Quelques avis personnels...
Le kiosque / Olga Grushin. Traduit de l'anglais (Etats-Unis) par Alain Defossé. Rivages, 2011. 398 pages. 4*
En Union Soviétique, à une époque non déterminée (l’auteur joue avec les dates), une file d’attente commence à se former devant un kiosque, suite à une rumeur selon laquelle un célèbre compositeur en exil volontaire, considéré comme dissident, revient à Moscou pour un dernier concert.
Le nombre de billets sera limité, et il n’y en aura qu’un par personne. Peu à peu, des gens qui ne se connaissent pas se retrouvent, chaque jour, pendant un an. Et, au fil du temps et des saisons qui passent, alors que le kiosque reste fermé, ces « silhouettes » anonymes prennent corps. Des amitiés improbables se nouent, des souvenirs enfouis refont surface, des événements inattendus les aident à dépasser les frustrations quotidiennes.Au cœur de cette histoire se trouve la famille de Sergueï, un musicien dont le rêve était de devenir violoniste mais qui est devenu joueur de tuba dans une fanfare nationale.
Pour autant, il ne veut pas abandonner son idéal. Et, peu à peu, chaque membre de la famille, sa femme, sa belle-mère, et son fils, investit le célèbre compositeur d’un pouvoir magique et mystérieux et espère que ce concert changera sa vie.Comme le précise Olga Grushin à la fin de son roman, elle s’est inspirée d’une histoire vraie. En 1962, le célèbre compositeur Igor Fiodorovitch Stravinski est invité par le régime soviétique à venir orchestrer un concert à Moscou ; ce sera son premier voyage de retour dans son pays natal après presque 50 ans d’absence.
C'est dans une folle sarabande que nous entraîne Olga Krushin (enfin la Symphonie ou la musique de ballet correspondrait sans doute mieux à la musique entendue dans ce roman) au travers de ces personnages et plus particulièrement d'Anna et de Sergueï, de leur fils et de la mère d'Anna.
L'attente au kiosque commençé par hasard va se transformer progressivement en un intérêt fervent de la part de toute la famille lorsque l'on apprend que la vente sera celle de billets pour un dissident venant faire un concert unique. Même si initialement le but de chacun n'est pas le même, l'hypothétique vente de ce billet (un seul sera vendu par personne) devient à la fois source de conflits, d'envies et de rêves avant de permettre à cette famille de se retrouver.
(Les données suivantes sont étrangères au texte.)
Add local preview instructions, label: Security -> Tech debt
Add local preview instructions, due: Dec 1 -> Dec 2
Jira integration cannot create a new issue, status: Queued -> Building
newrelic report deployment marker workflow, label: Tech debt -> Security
Mais tout ne tourne pas seulement autour des membres de cette famille, car c'est avant tout le quotidien et l'histoire des moscovites (ville jamais citée en tant que telle) qui est narrée ici au travers des 4 personnes citées précédemment mais également dans les rencontres qui vont se faire grâce / à cause de la file d'attente au kiosque. La vente pouvant se réaliser à n'importe quel moment de la journée ou de la nuit, c'est tout un système d'entraide, de partenariat qui se crée pour LE billet unique que chaque "famille" pourra obtenir, et on découvre progressivement le pourquoi de l'attente de chacun ou à qui ce billet est destiné. Tous perpétuent un espoir fou dans le retour de ce musicien, chacun crée sa propre rencontre ou se berce d'espoirs face à l'aide que pourrait leur apporter cette personnalité, physiquement, moralement ou psychologiquement.
L'ouvrage à l'image parfois des personnages s'emballe, disgresse mais la fièvre de chacun comme celle du lecteur est difficile à amenuir, en dépit de quelques faiblesses narratives, d'évidences qui n'en sont pas pour les personnages. Parfois à la manière de la musique, les voix des uns et des autres se mêlent obligeant le lecteur à relire le passage afin de comprendre quel(s) thème(s) est/sont réapparu(s), mais l'attente, la perspective de la chute demeure.
Ce n'est nullement sur un monde parfait que le roman s'achève, mais après une année écoulée les choses ont changé même si la vie reste identique à celle de l'année que chacun a vécu. Cette famille se redécouvre, même si elle sera désormais confrontée à de nouveaux obstacles.